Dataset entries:
^^^^^^^^
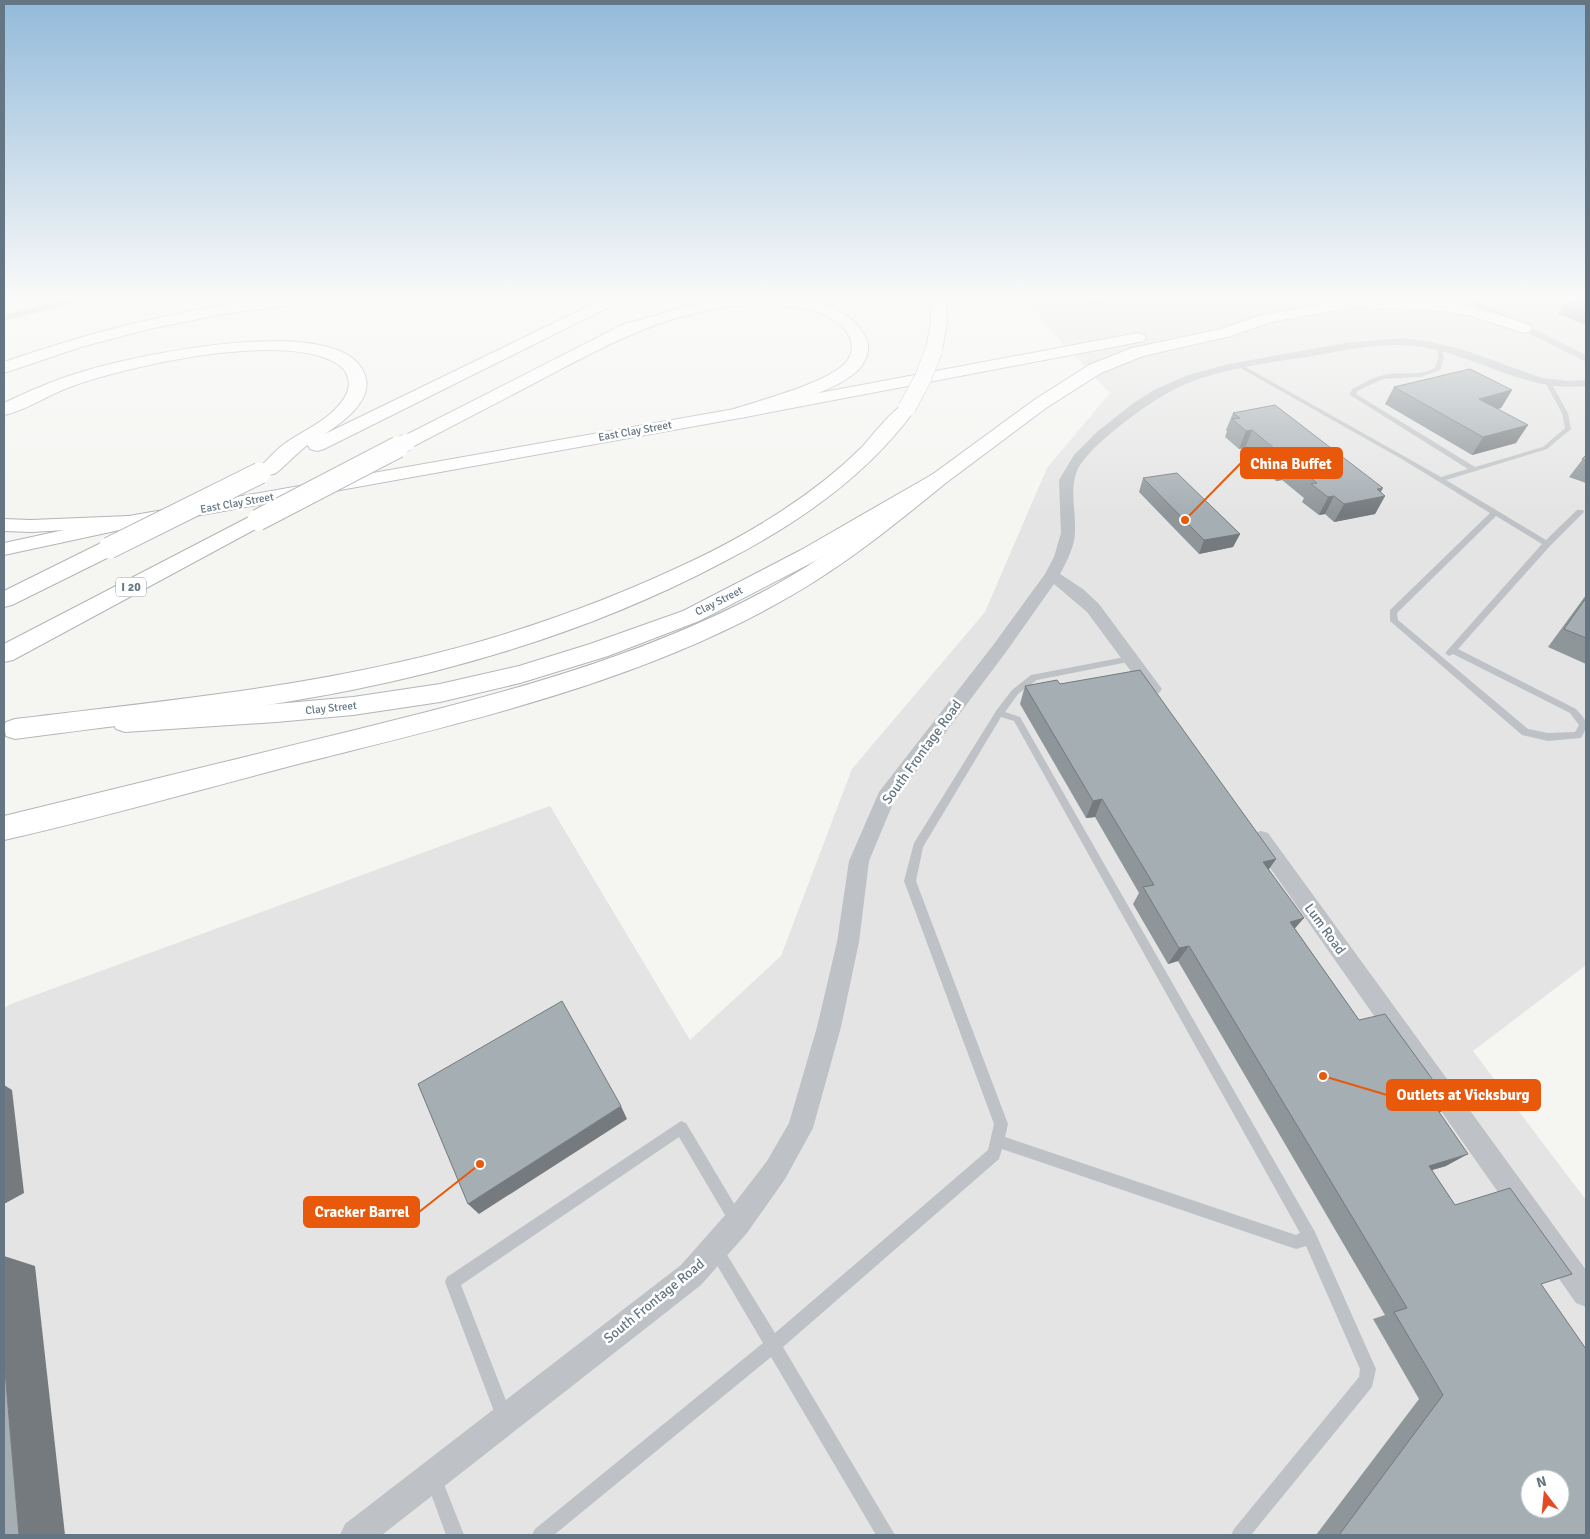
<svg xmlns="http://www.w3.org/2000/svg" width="1590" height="1539" font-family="Signika,sans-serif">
<rect width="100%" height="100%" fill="#f5f5f2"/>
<path fill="#e3e4e3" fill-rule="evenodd" d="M 1025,299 L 1586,299 L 1586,965 L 1473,1051 L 1586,1200 L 1586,1535 L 4,1535 L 4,1008 L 11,1004 L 550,806 L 690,1040 L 781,956 L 852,769 L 985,612 L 1047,468 L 1110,393 L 1043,322 ZM 1530,1479 L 1560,1479 L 1560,1509 L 1530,1509 Z"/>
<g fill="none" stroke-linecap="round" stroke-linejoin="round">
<g stroke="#b1b6ba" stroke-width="2">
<path id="primary" d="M 1353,299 C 1387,299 1422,297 1456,304 C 1481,308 1505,317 1530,325 L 1532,328 L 1530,331 L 1524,333 L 1471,316 L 1441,311 L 1354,307 L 1271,322 L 1231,336 L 1143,356 L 1101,373 L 1046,408 L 947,482 L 817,560 L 699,621 L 608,656 L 520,683 L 440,702 L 353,715 L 276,722 L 125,732 L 116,729 L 112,722 L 116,715 L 125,712 L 276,704 L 353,697 L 440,684 L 519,666 L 590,644 L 683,611 L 801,550 L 933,474 L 1034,400 L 1089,365 L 1132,348 L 1221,329 L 1262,315 Z
M 1138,333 L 1144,335 L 1146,338 L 1144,341 L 740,418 L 129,528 L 4,555 L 4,543 L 129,516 L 740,408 Z"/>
</g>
<g stroke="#b1b5b8" stroke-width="2">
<path id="highway" d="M 267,299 L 306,299 L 303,302 L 298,304 L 223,314 L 149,329 L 81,347 L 4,373 L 4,362 C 89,332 177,310 267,299 Z
M 603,299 L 622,299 L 619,302 L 324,449 L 317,451 L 310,449 L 308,445 C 298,451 281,471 274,474 C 270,475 266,474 262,473 L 259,469 L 262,465 C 269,458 276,450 284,444 C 304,430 334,418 346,395 C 352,383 348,370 336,363 C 281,331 128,366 70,387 C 48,395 25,411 4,415 L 4,403 C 31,390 59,378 88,370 C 134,356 352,308 366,379 C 371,403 341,423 325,434 Z
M 720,299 C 765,298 843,290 866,338 C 872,350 865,364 856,372 C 829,395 780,405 746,417 L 740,418 L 734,417 L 731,413 L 734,409 C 761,400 831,382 847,361 C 853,353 853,344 849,336 C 834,301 750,302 719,308 C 654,319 601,348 544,378 C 501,401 457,423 414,446 L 407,448 L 400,446 L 398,442 L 400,438 L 624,324 C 656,316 688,305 720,299 Z
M 930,299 L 946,299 L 947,322 L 942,350 L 940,353 L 928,353 L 926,350 L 931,322 Z
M 907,403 L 913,404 L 916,408 C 869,475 797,524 725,561 C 609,623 481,664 352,690 C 241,712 128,724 15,739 L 6,736 L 4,726 L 6,722 L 15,719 C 144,703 274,691 400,662 C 502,639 600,605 694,560 C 754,531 815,494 863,446 C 872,436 896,405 907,403 Z
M 940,472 L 947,474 L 950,478 L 947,482 C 898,522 849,562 794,594 C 646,681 472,720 306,762 C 206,788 105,817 4,840 L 4,816 C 120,788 235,759 351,731 C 496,695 645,658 777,584 C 833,553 883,514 933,474 Z
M 258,514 L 265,516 L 268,520 L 265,524 L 13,660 L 4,662 L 4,644 L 251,516 Z
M 129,516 L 136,518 L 139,522 L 136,526 L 31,532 L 4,531 L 4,519 L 31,520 Z
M 109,541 L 117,543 L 120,548 L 117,553 L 12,605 L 4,607 L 4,591 L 101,543 Z"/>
</g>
<path fill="#bec2c6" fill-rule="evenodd" d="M 25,299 L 31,299 L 47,308 L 42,309 Z
M 1437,346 L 1442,347 L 1444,359 L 1440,370 L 1421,377 L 1383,379 L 1357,391 L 1356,394 L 1475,467 L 1543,447 L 1565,428 L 1562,413 L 1546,384 L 1547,383 L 1551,383 L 1568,413 L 1571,429 L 1547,449 L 1446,480 L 1546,540 L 1577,510 L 1583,510 L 1584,512 L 1550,546 L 1458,649 L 1576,709 C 1586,720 1590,723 1581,738 L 1548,741 L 1522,735 L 1390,621 L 1390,610 L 1490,513 L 1400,458 L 1237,366 L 1242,365 L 1441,477 L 1468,469 L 1350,395 L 1352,389 C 1364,383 1375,376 1389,374 C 1405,372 1420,376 1435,368 L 1438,359 ZM 1496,516 L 1542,544 L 1445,653 L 1449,656 L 1453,654 L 1570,713 L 1579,725 L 1575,732 L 1548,733 L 1528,729 L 1398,620 L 1397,613 Z
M 1130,656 L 1133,657 L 1134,659 L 1133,661 L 1037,680 L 1018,694 L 1005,712 L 1020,717 L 1315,1232 L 1376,1369 L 1372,1387 L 1251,1535 L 1231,1535 L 1234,1529 L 1359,1377 L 1360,1369 L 1306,1246 L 1296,1249 L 1002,1149 L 999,1159 L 783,1347 L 895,1535 L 876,1535 L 771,1357 L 554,1535 L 532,1535 L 535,1529 L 763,1343 L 711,1255 L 709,1250 L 711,1245 L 716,1243 L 721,1245 L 775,1333 L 988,1150 L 994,1124 L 904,881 L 914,843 L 996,711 L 1012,690 L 1031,675 ZM 1001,717 L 1014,721 L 1300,1233 L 1296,1235 L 1005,1137 L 1008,1124 L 916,881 L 923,847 Z
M 681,1121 L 686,1123 L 742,1217 L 744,1222 L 742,1227 L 737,1229 L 732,1227 L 679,1137 L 461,1285 L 512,1416 L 510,1422 L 504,1424 L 498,1422 L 445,1282 L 447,1277 Z
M 434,1472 L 440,1474 L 464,1535 L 446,1535 L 426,1480 L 428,1474 Z"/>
<path fill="#bec2c6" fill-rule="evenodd" d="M 67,299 L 83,299 L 82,301 L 4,321 L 4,315 Z
M 1461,299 L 1473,299 L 1586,355 L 1586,362 Z
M 1402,338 L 1431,342 L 1464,350 L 1542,378 L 1569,381 L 1586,380 L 1586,386 C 1524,392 1481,357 1422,347 C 1386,341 1349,349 1313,356 C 1269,363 1219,368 1177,388 C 1157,398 1139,411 1121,425 C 1106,437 1091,449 1080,465 C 1068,485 1076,508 1075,531 C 1075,546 1067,561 1060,574 L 1083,589 L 1099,604 L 1159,685 L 1162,689 L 1159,693 L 1153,695 L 1147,693 L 1087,612 L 1054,584 L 1006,652 L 894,801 L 869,861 L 859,942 L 841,1027 L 813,1128 L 785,1179 L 747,1233 L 701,1285 L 382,1535 L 340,1535 L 345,1524 L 681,1265 L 727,1213 L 767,1161 L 789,1123 L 817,1027 L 837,942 L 849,861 L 879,792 L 994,644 L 1045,574 L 1054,557 L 1061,533 L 1059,480 L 1074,455 L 1098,431 L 1135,402 L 1154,390 L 1188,375 L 1229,364 L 1345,343 Z
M 1261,831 L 1268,833 L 1586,1270 L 1586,1307 L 1576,1303 L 1254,845 L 1251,839 L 1254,833 Z"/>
<use href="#primary" fill="#fff" fill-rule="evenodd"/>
<use href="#highway" fill="#fff" fill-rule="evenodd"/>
<g stroke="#b1b5b8" stroke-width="18" stroke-linecap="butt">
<path id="highway-bridge-far1" d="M 907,408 L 923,378 L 934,350
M 396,448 L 407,442"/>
</g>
<g stroke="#b1b5b8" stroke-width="23" stroke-linecap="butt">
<path id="highway-bridge" d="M 258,520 L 398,447
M 109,548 L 260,473"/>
</g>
<use href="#highway-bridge-far1" stroke="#fff" stroke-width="17"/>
<use href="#highway-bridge" stroke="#fff" stroke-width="21"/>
</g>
<path fill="#8e969a" d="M 1087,299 L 1119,299 L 1093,303 Z
M 1586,299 L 1586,325 L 1558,314 L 1563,306 Z
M 1394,387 L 1512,390 L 1501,408 L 1497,409 L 1516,443 L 1472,455 L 1385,404 Z
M 1233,413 L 1381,492 L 1385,496 L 1375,514 L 1334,522 L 1325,514 L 1319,515 L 1302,502 L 1304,498 L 1282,480 L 1276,481 L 1260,467 L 1262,462 L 1245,448 L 1239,449 L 1225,437 L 1227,431 L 1226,430 Z
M 1586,455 L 1586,483 L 1569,477 Z
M 1143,478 L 1240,534 L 1233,547 L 1199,554 L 1139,492 Z
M 1586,595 L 1586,664 L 1548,647 Z
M 1060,684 L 1276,859 L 1269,869 L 1295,929 L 1359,1020 L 1451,1105 L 1439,1113 L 1446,1166 L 1432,1170 L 1455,1205 L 1541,1284 L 1586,1535 L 1316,1535 L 1419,1399 L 1373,1319 L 1385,1315 L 1178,961 L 1168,964 L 1133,904 L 1139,893 L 1095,817 L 1086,818 L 1020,704 L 1025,686 Z"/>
<path fill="#747a7d" d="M 1094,299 L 1119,299 L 1093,303 Z
M 1512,390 L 1501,408 L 1469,416 L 1479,399 Z
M 1528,425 L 1516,443 L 1472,455 L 1483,437 Z
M 1252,430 L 1245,448 L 1239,449 L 1246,431 Z
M 1291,462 L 1282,480 L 1276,481 L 1284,463 Z
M 1383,488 L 1378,497 L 1385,496 L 1375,514 L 1334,522 L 1344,504 L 1377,489 Z
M 1334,496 L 1325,514 L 1319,515 L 1328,497 Z
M 1240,534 L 1233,547 L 1199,554 L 1204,540 Z
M 1102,799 L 1095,817 L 1086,818 L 1093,801 Z
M 1276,859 L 1264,876 L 1263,862 Z
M 1304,918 L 1290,934 L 1290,922 Z
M 1189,946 L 1178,961 L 1168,964 L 1179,948 Z
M 4,1085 L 12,1090 L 24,1193 L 4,1204 Z
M 1451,1105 L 1431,1118 L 1437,1109 Z
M 621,1106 L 627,1119 L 479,1214 L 468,1204 Z
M 1468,1154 L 1446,1166 L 1408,1177 L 1429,1166 Z
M 4,1256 L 35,1266 L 65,1535 L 19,1535 L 4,1359 Z"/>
<path fill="#a5aeb3" stroke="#747a7d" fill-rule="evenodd" d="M 1584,299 L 1586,299 L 1586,315 L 1563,306 Z
M 1470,369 L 1512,390 L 1479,399 L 1528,425 L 1483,437 L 1394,387 Z
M 1275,405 L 1383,488 L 1377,489 L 1385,496 L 1344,504 L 1334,496 L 1328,497 L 1311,484 L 1317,483 L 1291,462 L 1284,463 L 1268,449 L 1274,448 L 1252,430 L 1246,431 L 1232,419 L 1240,418 L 1233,413 Z
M 1586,455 L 1586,461 L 1582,459 Z
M 1177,473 L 1240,534 L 1204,540 L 1143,478 Z
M 1586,598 L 1586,638 L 1564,629 Z
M 1140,670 L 1276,859 L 1263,862 L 1304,918 L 1290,922 L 1359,1020 L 1385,1014 L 1451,1105 L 1437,1109 L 1468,1154 L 1429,1166 L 1455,1205 L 1510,1188 L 1572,1274 L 1541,1284 L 1586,1349 L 1586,1535 L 1339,1535 L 1443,1395 L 1394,1312 L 1407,1308 L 1189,946 L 1179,948 L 1143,887 L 1154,885 L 1102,799 L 1093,801 L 1025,686 L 1057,680 L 1060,684 ZM 1530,1479 L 1560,1479 L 1560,1509 L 1530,1509 Z
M 562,1001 L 621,1106 L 468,1204 L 418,1084 Z
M 4,1359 L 19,1535 L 4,1535 Z"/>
<linearGradient id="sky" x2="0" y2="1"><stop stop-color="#93bada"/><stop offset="0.58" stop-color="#fafaf9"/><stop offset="1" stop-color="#fafaf9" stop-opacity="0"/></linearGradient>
<rect width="1590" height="514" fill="url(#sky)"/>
<g text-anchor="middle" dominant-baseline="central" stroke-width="5" stroke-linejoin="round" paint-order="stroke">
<g font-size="11" fill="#647683" stroke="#fff">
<text transform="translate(635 431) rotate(-10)">East Clay Street</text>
<text transform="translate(237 503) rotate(-10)">East Clay Street</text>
<text transform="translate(719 601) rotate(-27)">Clay Street</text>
<text transform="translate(331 708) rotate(-6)">Clay Street</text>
</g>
<rect fill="#fff" stroke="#929fa8" stroke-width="1" x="116" y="577.5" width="30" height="19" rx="4"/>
<g font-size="12" font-weight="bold" fill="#647683">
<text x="131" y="587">I 20</text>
</g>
<g font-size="14" fill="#647683" stroke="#fff">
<text transform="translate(922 752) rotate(-54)">South Frontage Road</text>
<text transform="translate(1325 929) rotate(54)">Lum Road</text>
<text transform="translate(654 1301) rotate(-39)">South Frontage Road</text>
</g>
</g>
<path fill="none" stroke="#e8590c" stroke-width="2" d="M1185 520L1241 463M1323 1076L1387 1095M480 1164L419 1212"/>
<g fill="#e8590c" stroke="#fff" stroke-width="2">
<circle cx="1185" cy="520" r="5"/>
<circle cx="1323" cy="1076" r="5"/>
<circle cx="480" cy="1164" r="5"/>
</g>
<g fill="#e8590c" stroke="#e8590c" stroke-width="2">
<rect x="1241" y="448" width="101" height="30" rx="5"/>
<rect x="1387" y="1080" width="153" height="30" rx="5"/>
<rect x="304" y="1197" width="115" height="30" rx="5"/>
</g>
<g font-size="15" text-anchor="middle" font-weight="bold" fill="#fff">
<text x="1291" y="469">China Buffet</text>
<text x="1463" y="1100">Outlets at Vicksburg</text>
<text x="362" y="1217">Cracker Barrel</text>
</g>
<rect width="1590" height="1539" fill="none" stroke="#647683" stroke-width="10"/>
<g transform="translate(1545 1494) rotate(344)"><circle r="24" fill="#ffffff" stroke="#c1c8cd"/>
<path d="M0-4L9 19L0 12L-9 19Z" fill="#e44a23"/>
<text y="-8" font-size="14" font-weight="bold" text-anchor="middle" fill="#647683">N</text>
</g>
</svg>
^^^^^^^^
Exercise directions:
Your answer must consist solely of the lines above between the line holding "M 1586,455 L 1586,483 L 1569,477 Z" and the line holding "M 1586,598 L 1586,638 L 1564,629 Z", inclusive, copied exactly.

Response box:
M 1586,455 L 1586,483 L 1569,477 Z
M 1143,478 L 1240,534 L 1233,547 L 1199,554 L 1139,492 Z
M 1586,595 L 1586,664 L 1548,647 Z
M 1060,684 L 1276,859 L 1269,869 L 1295,929 L 1359,1020 L 1451,1105 L 1439,1113 L 1446,1166 L 1432,1170 L 1455,1205 L 1541,1284 L 1586,1535 L 1316,1535 L 1419,1399 L 1373,1319 L 1385,1315 L 1178,961 L 1168,964 L 1133,904 L 1139,893 L 1095,817 L 1086,818 L 1020,704 L 1025,686 Z"/>
<path fill="#747a7d" d="M 1094,299 L 1119,299 L 1093,303 Z
M 1512,390 L 1501,408 L 1469,416 L 1479,399 Z
M 1528,425 L 1516,443 L 1472,455 L 1483,437 Z
M 1252,430 L 1245,448 L 1239,449 L 1246,431 Z
M 1291,462 L 1282,480 L 1276,481 L 1284,463 Z
M 1383,488 L 1378,497 L 1385,496 L 1375,514 L 1334,522 L 1344,504 L 1377,489 Z
M 1334,496 L 1325,514 L 1319,515 L 1328,497 Z
M 1240,534 L 1233,547 L 1199,554 L 1204,540 Z
M 1102,799 L 1095,817 L 1086,818 L 1093,801 Z
M 1276,859 L 1264,876 L 1263,862 Z
M 1304,918 L 1290,934 L 1290,922 Z
M 1189,946 L 1178,961 L 1168,964 L 1179,948 Z
M 4,1085 L 12,1090 L 24,1193 L 4,1204 Z
M 1451,1105 L 1431,1118 L 1437,1109 Z
M 621,1106 L 627,1119 L 479,1214 L 468,1204 Z
M 1468,1154 L 1446,1166 L 1408,1177 L 1429,1166 Z
M 4,1256 L 35,1266 L 65,1535 L 19,1535 L 4,1359 Z"/>
<path fill="#a5aeb3" stroke="#747a7d" fill-rule="evenodd" d="M 1584,299 L 1586,299 L 1586,315 L 1563,306 Z
M 1470,369 L 1512,390 L 1479,399 L 1528,425 L 1483,437 L 1394,387 Z
M 1275,405 L 1383,488 L 1377,489 L 1385,496 L 1344,504 L 1334,496 L 1328,497 L 1311,484 L 1317,483 L 1291,462 L 1284,463 L 1268,449 L 1274,448 L 1252,430 L 1246,431 L 1232,419 L 1240,418 L 1233,413 Z
M 1586,455 L 1586,461 L 1582,459 Z
M 1177,473 L 1240,534 L 1204,540 L 1143,478 Z
M 1586,598 L 1586,638 L 1564,629 Z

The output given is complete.